(The records)
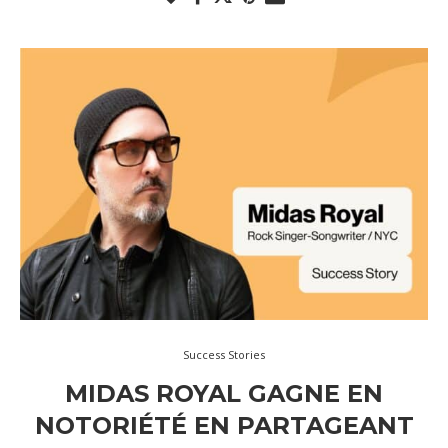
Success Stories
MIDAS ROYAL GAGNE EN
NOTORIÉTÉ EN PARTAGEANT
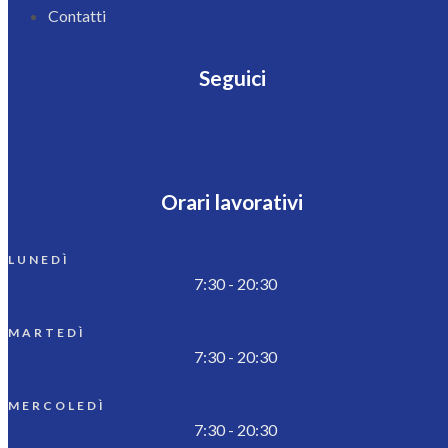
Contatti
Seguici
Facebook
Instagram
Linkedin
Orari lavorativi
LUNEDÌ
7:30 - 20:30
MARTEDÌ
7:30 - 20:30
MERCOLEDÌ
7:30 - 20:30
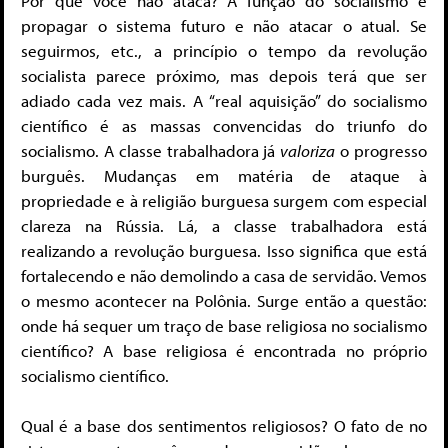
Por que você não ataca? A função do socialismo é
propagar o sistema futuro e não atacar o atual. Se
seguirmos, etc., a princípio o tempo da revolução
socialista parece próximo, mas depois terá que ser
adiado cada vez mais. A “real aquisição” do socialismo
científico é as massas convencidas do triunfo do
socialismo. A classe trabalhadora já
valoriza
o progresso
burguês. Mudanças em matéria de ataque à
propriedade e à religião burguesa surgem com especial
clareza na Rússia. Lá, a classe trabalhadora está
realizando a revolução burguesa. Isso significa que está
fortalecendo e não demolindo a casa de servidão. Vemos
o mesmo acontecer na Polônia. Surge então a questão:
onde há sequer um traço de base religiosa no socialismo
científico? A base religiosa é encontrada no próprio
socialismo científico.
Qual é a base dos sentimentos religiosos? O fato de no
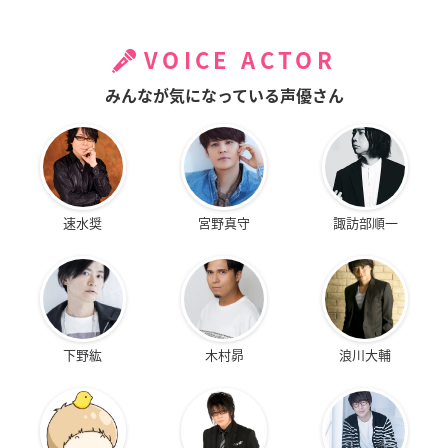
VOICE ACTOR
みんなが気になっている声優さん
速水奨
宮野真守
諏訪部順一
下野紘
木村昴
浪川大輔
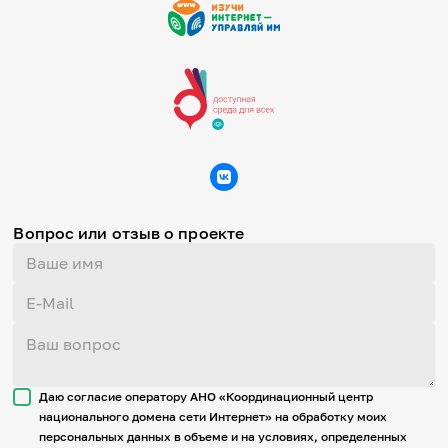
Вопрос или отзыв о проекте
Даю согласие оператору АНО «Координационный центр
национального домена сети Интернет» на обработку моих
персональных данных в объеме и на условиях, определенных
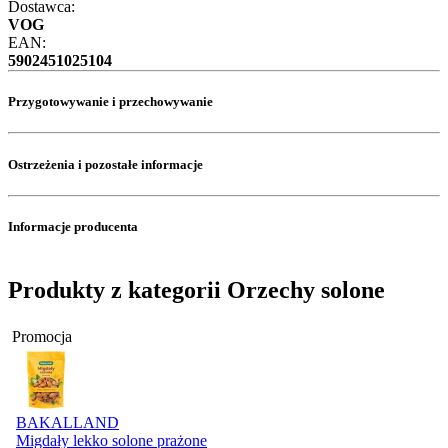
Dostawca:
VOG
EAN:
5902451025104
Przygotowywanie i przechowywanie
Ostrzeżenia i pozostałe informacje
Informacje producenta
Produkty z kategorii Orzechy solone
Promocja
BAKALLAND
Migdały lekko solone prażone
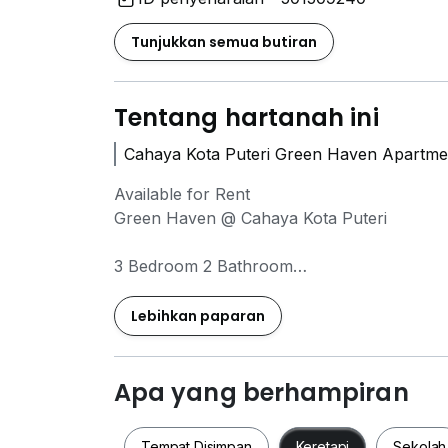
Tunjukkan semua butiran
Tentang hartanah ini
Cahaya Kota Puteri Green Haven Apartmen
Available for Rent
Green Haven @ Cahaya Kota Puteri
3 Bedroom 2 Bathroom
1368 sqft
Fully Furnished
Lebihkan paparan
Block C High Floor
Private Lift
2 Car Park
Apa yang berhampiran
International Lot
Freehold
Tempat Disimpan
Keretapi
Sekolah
(End The records)
Copy out everything from the line containing "Tunjukkan semua butiran" down to the last line of the collected data, keeping each line unchanged.

Tunjukkan semua butiran
Tentang hartanah ini
Cahaya Kota Puteri Green Haven Apartmen
Available for Rent
Green Haven @ Cahaya Kota Puteri
3 Bedroom 2 Bathroom
1368 sqft
Fully Furnished
Lebihkan paparan
Block C High Floor
Private Lift
2 Car Park
Apa yang berhampiran
International Lot
Freehold
Tempat Disimpan
Keretapi
Sekolah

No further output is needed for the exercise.